The bottom line is that Intel chips contain a long-standing feature that makes them vulnerable to hacking. Because few problems have been so widespread, these connected security flaws show why patch management best practices have never been more crucial than now.
It is the nature of Spectre and Meltdown as well as the patch confusion that show why new approaches are vital. The short story is that Meltdown is a bug that could allow an attacker to read kernel memory (the protected core of an operating system). It impacts Intel and Qualcomm processors, as well as one type of ARM chip. The other bug, Spectre, involves two known attack strategies that are more difficult to patch and defend against.
Patch Challenges Ahead
Even as the United States Computer Emergency Readiness Team (US-CERT) provides guidance specifics, it agrees with other experts that because the flaws are on the CPU level, total hardware replacement is the only sure safeguard. While that’s an impossible alternative for most, the rush to release patches also leaves little time for the requisite testing and refinement.
The challenge of patching such widespread and complex hardware flaws is only overshadowed by the patchwork fashion of fixes. While January 15 was the target date that Intel expected to have issued updates for at least 90 percent of their CPUs, others could take significantly longer.
Making matters worse, Intel has been advising some customers to hold off installing patches due to potential performance slowdowns and random reboots. This highlights the fact that the patches may not offer total protection or could create other bugs and instabilities that will need to be resolved. The bottom line is that the security community has no clear approach to how best to resolve this problem in the short term. The best solution lies in the nature of comprehensive patch management best practices.
The Nature of Patch Management
Since Meltdown and Spectre target CPU weaknesses rather than OSes or applications, traditional sandbox approaches can’t detect the attacks. While unpatched server and software vulnerabilities are among the top IT security threats for businesses, it’s not acceptable to entertain the possibility of compromising performance or security. Here, patch management must evolve to identify this type of threat and mitigate the attack.
Even today, most attacks use vulnerabilities for which patches already exist. In fact, most of the vulnerabilities that are ultimately exploited are due to poor patch management. Consequently, this problem goes far beyond patching to the need for comprehensive security solutions and services providers that can institute patch management best practices for critical vulnerabilities. The tenets of this type of planning include:
- Scanning for threats early and often
- Developing context for responding to vulnerabilities
- Instituting sound vulnerability management strategy based on comprehensive, up-to-date scan data
Bringing It All Together
While they are only a start, these practices enable organizations to quickly and easily see the threat context. These best practices are made possible by the implementation of vulnerability-checking tools or services that scan the environment and report any missing patches or known vulnerabilities. Today’s advanced risk mitigation approaches use security software solutions that bring added IT security monitoring to application, network, and host firewalls.

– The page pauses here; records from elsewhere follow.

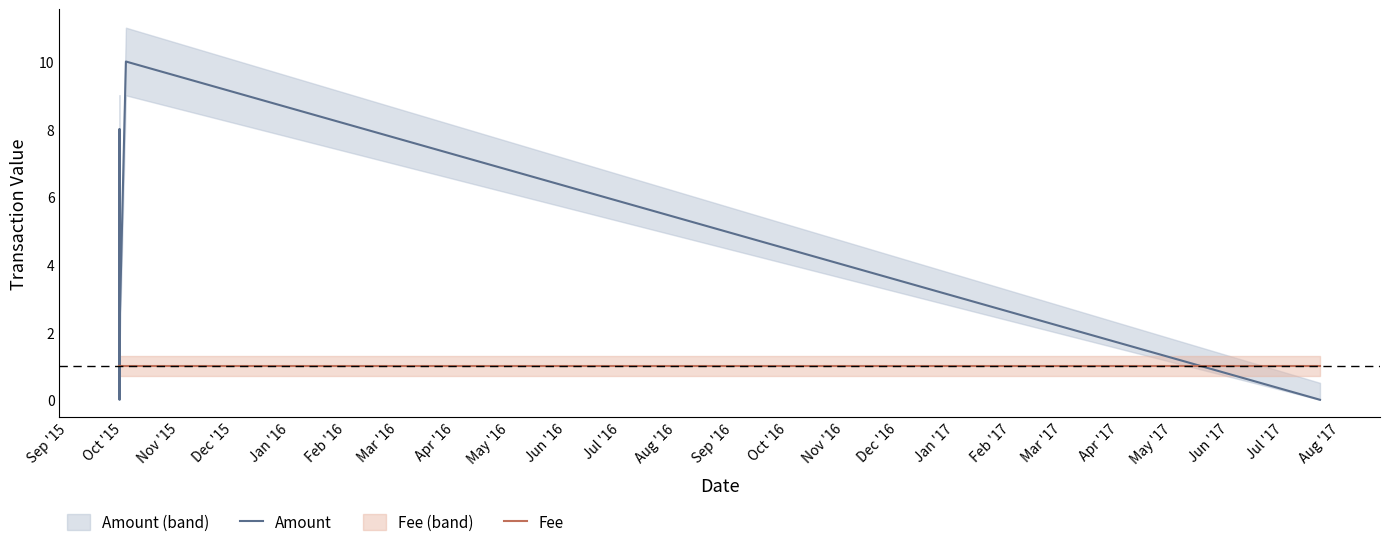

Rank the series by their average value, from highest to lowest.

Amount, Fee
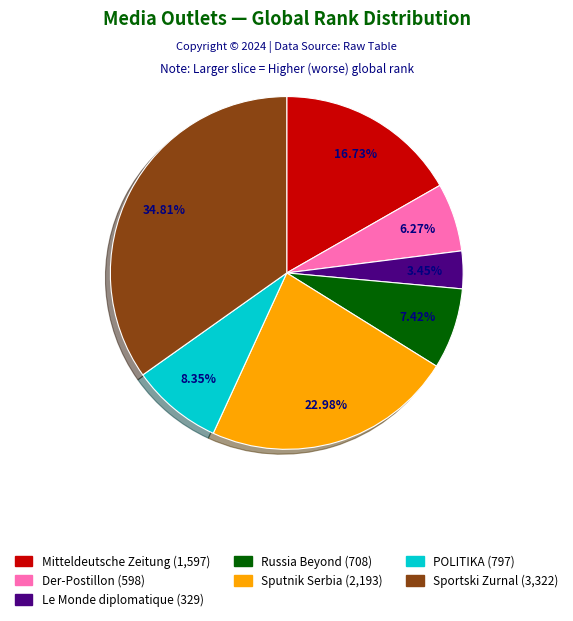

To the nearest percent, what is the difference between the Sputnik Serbia and Sportski Zurnal slice percentages?

12%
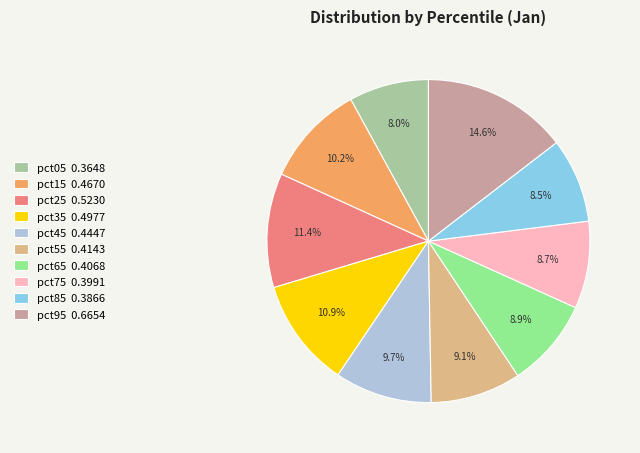

Between pct65 and pct45, which is larger?

pct45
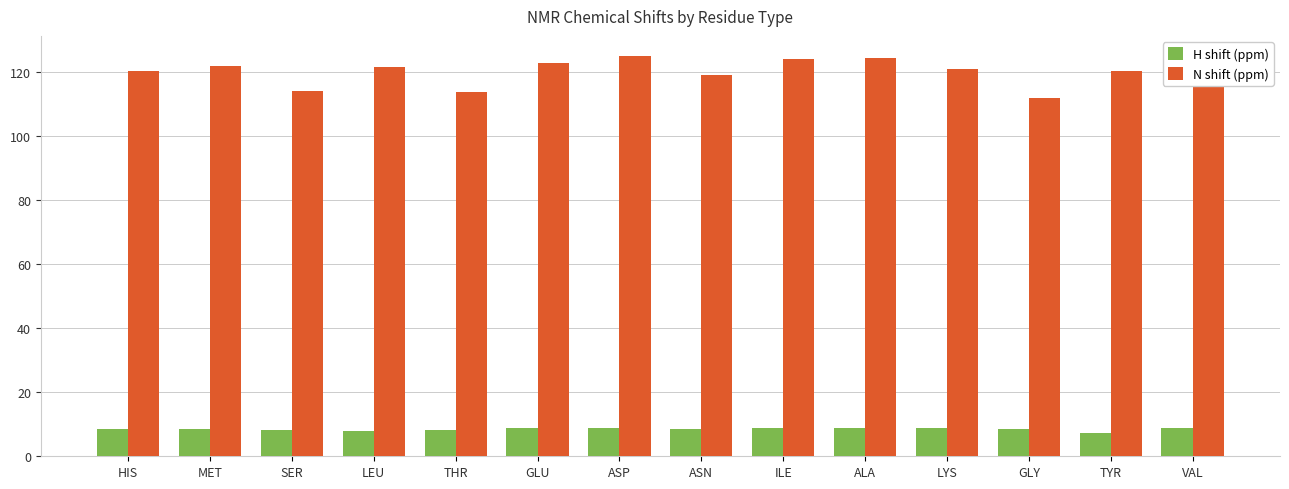

What is the greatest value displayed?

125.0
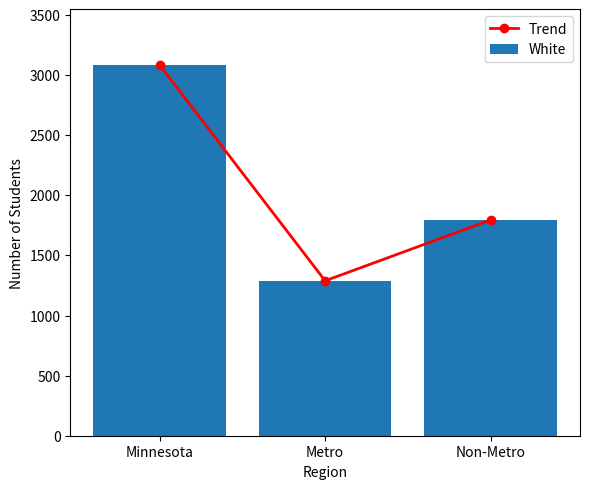

What is the label of the 3rd bar from the right?

Minnesota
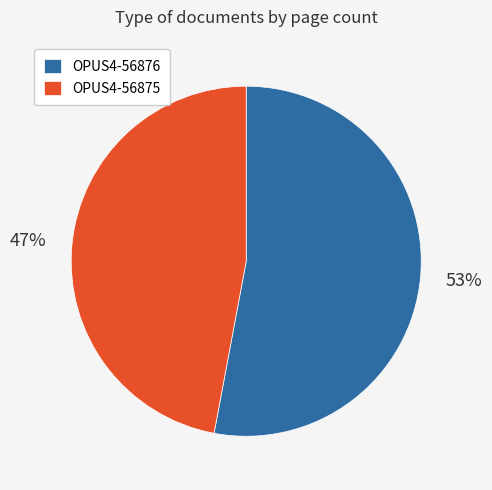

Which category has the biggest portion of the pie?

OPUS4-56876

For example, leading-edge security architecture providers such as CheckPoint have developed IPS updates that can detect Spectre and Meltdown exploit attempts. To prevent attack, enterprises must implement a multi-faceted prevention strategy that delivers proactive protection along with CPU-level exploit detection capable of exposing such hidden threats. Users should patch their machines with the latest updates on the OS level as well as any patches provided by the hardware manufacturers.
Today’s organizations must take a multipronged approach to meeting evolving threats that exploit critical vulnerabilities. The first step is to create a comprehensive patch management strategy that can be updated to address emerging threats. This goes hand-in-hand with implementing tools that can automate many of the test elements and software that can mitigate the vulnerability by other means to reduce the risk of the patch interfering.
For most organizations, this approach will best be implemented with the support of a security services and solutions partner. By enlisting a partner to help develop a comprehensive plan based on the latest solutions and evolving patch management best practices, organizations will be best poised to overcome IT security threats.